Advirto, não é hora de encontrar culpados. Mas de buscar soluções. Toda a humanidade está sendo afetada. Sabe-se que a gripe espanhola (que matou em torno de 50 milhões de pessoas e que nada tem de espanhola) teve origem no Kansas, Estados Unidos.
 
O momento é de reflexão, serenidade e proatividade (nossa e da comunidade internacional) para vencer a crise e evitar que novos episódios, como este, aconteçam.
 
Paulo Roberto Kohl - Advogado com atuação especializada em demandas jurídicas do agronegócio. Sócio fundador da Kohl & Leinig Advogados Associados. Especialista em Direito Público e Direito Agrário e Ambiental aplicado ao agronegócio. Presidente da Comissão de Direito Agrário da Subseção da OAB de Palmas/PR e da subseção de Xanxerê/SC. Membro e Coordenador Regional no Estado de Santa Catarina da UBAU – União Brasileira dos Agraristas Universitários e da Comissão de Direito Agrário e Questões do Agronegócio da OAB/SC. e-mail: paulo@kohleleinig.com.br
 
[1] Os hábitos alimentares exóticos têm origem com a Grande Fome que aplacou a China, no período do Mao Tsé Tung.

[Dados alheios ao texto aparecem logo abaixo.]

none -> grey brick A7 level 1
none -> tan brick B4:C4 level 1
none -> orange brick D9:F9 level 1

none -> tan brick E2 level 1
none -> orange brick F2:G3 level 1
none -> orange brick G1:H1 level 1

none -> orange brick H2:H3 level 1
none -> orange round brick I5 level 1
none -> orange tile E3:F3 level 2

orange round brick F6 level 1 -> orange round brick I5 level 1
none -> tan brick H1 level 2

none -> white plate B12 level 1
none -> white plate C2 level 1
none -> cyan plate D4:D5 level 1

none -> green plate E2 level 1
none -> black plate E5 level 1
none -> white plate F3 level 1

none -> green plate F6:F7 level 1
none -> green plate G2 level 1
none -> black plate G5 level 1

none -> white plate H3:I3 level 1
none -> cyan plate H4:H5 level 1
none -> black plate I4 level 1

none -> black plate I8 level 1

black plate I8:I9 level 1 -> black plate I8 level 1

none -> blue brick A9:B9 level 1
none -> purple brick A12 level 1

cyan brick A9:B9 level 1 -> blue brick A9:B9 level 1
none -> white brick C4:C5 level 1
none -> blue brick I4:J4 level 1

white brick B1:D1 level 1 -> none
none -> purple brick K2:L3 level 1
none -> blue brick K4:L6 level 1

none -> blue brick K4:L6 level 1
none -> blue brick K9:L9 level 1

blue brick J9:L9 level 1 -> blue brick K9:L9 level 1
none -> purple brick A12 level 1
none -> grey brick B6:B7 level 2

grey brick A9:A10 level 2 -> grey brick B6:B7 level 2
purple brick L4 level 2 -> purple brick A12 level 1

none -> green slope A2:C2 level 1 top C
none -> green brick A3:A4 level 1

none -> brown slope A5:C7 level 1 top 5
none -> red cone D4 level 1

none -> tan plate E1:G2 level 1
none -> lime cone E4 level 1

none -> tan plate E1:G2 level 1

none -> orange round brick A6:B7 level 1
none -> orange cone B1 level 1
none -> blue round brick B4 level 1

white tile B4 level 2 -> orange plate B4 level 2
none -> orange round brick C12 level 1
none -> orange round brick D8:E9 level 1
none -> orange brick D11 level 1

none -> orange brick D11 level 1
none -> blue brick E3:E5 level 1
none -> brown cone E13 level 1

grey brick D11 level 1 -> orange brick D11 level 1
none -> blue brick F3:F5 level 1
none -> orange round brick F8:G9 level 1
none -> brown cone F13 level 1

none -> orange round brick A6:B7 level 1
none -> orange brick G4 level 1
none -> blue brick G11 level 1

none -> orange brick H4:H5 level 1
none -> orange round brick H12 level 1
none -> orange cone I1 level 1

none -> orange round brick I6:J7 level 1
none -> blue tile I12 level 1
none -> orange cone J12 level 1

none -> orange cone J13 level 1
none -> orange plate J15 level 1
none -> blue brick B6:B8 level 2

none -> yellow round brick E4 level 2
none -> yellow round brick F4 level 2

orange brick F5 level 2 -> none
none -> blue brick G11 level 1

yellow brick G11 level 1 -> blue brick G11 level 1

E, desde aquela época, ainda se cultivam tais comportamentos fruto da cultura e do entendimento de que animais consumidos logo após o abate são mais saudáveis. Mais uma vez se percebe que a fome (leia-se: falta de segurança alimentar e uma política de Estado para o abastecimento alimentar da população) pode gerar efeitos nefastos que duram décadas, gerando até alterações no comportamento alimentar da população.